**WHAT TO WORK ON**
Reproduce the listing exactly and skip over any pictures.

**AVAILABLE DATA**

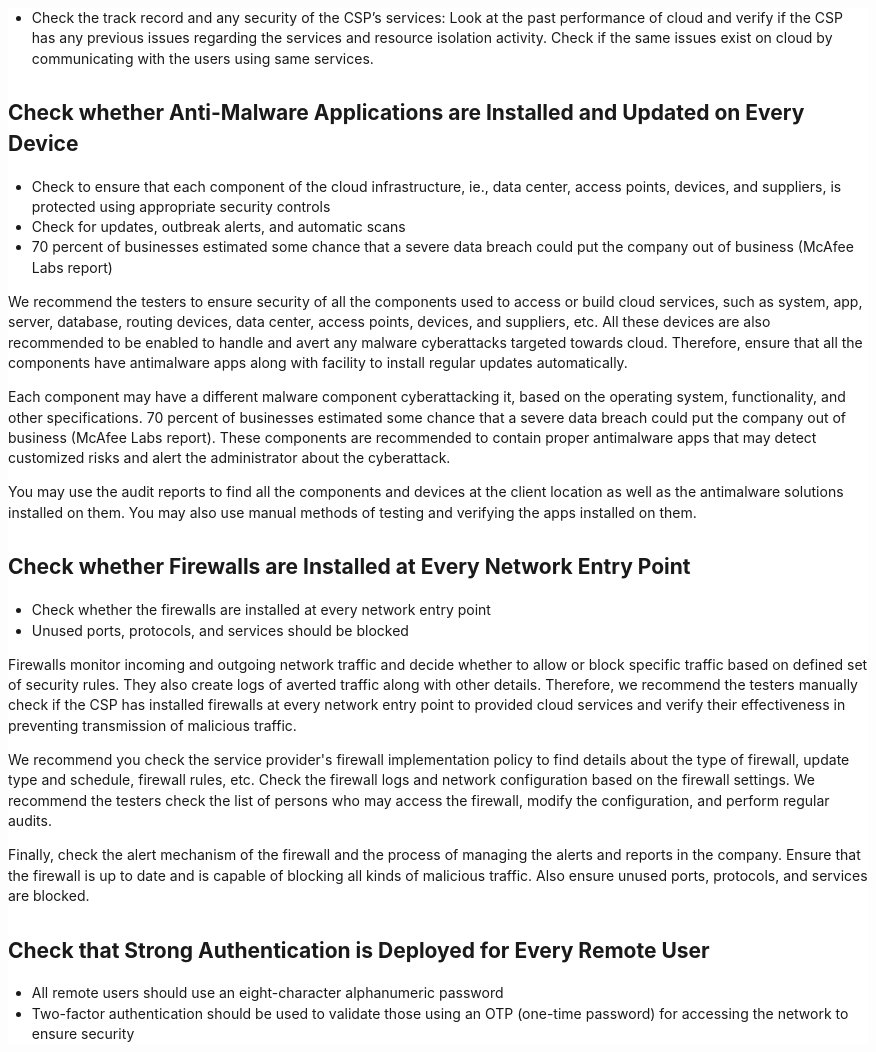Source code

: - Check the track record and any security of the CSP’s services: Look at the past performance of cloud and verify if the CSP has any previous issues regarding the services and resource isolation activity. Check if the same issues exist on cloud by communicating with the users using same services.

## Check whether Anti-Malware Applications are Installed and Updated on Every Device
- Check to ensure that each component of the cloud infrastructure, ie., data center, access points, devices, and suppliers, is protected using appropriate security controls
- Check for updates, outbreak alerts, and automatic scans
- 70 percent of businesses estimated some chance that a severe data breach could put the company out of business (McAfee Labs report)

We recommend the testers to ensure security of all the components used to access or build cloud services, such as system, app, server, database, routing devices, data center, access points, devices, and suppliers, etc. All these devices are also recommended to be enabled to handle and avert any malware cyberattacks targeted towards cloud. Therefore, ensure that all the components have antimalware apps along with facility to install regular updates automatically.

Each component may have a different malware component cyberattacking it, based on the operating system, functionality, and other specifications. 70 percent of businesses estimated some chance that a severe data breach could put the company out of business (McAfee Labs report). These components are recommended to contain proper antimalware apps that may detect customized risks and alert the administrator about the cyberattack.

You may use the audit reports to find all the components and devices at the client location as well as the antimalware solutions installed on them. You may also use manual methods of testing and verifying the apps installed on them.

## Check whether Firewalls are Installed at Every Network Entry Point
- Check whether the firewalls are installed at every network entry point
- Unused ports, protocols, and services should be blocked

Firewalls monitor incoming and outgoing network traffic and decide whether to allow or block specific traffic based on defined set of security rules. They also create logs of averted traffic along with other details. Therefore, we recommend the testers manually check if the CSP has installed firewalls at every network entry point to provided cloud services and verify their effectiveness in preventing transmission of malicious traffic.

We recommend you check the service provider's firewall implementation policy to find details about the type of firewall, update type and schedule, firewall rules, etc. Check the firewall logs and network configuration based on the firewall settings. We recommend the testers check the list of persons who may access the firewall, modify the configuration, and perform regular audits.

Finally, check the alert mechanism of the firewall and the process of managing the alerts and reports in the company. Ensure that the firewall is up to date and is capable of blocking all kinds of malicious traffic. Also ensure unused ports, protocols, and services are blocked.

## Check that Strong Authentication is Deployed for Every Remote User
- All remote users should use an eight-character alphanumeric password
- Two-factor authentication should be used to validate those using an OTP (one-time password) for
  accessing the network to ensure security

**TASK ANSWER**
Source code

: - Check the track record and any security of the CSP’s services: Look at the past performance of cloud and verify if the CSP has any previous issues regarding the services and resource isolation activity. Check if the same issues exist on cloud by communicating with the users using same services.

## Check whether Anti-Malware Applications are Installed and Updated on Every Device
- Check to ensure that each component of the cloud infrastructure, ie., data center, access points, devices, and suppliers, is protected using appropriate security controls
- Check for updates, outbreak alerts, and automatic scans
- 70 percent of businesses estimated some chance that a severe data breach could put the company out of business (McAfee Labs report)

We recommend the testers to ensure security of all the components used to access or build cloud services, such as system, app, server, database, routing devices, data center, access points, devices, and suppliers, etc. All these devices are also recommended to be enabled to handle and avert any malware cyberattacks targeted towards cloud. Therefore, ensure that all the components have antimalware apps along with facility to install regular updates automatically.

Each component may have a different malware component cyberattacking it, based on the operating system, functionality, and other specifications. 70 percent of businesses estimated some chance that a severe data breach could put the company out of business (McAfee Labs report). These components are recommended to contain proper antimalware apps that may detect customized risks and alert the administrator about the cyberattack.

You may use the audit reports to find all the components and devices at the client location as well as the antimalware solutions installed on them. You may also use manual methods of testing and verifying the apps installed on them.

## Check whether Firewalls are Installed at Every Network Entry Point
- Check whether the firewalls are installed at every network entry point
- Unused ports, protocols, and services should be blocked

Firewalls monitor incoming and outgoing network traffic and decide whether to allow or block specific traffic based on defined set of security rules. They also create logs of averted traffic along with other details. Therefore, we recommend the testers manually check if the CSP has installed firewalls at every network entry point to provided cloud services and verify their effectiveness in preventing transmission of malicious traffic.

We recommend you check the service provider's firewall implementation policy to find details about the type of firewall, update type and schedule, firewall rules, etc. Check the firewall logs and network configuration based on the firewall settings. We recommend the testers check the list of persons who may access the firewall, modify the configuration, and perform regular audits.

Finally, check the alert mechanism of the firewall and the process of managing the alerts and reports in the company. Ensure that the firewall is up to date and is capable of blocking all kinds of malicious traffic. Also ensure unused ports, protocols, and services are blocked.

## Check that Strong Authentication is Deployed for Every Remote User
- All remote users should use an eight-character alphanumeric password
- Two-factor authentication should be used to validate those using an OTP (one-time password) for
  accessing the network to ensure security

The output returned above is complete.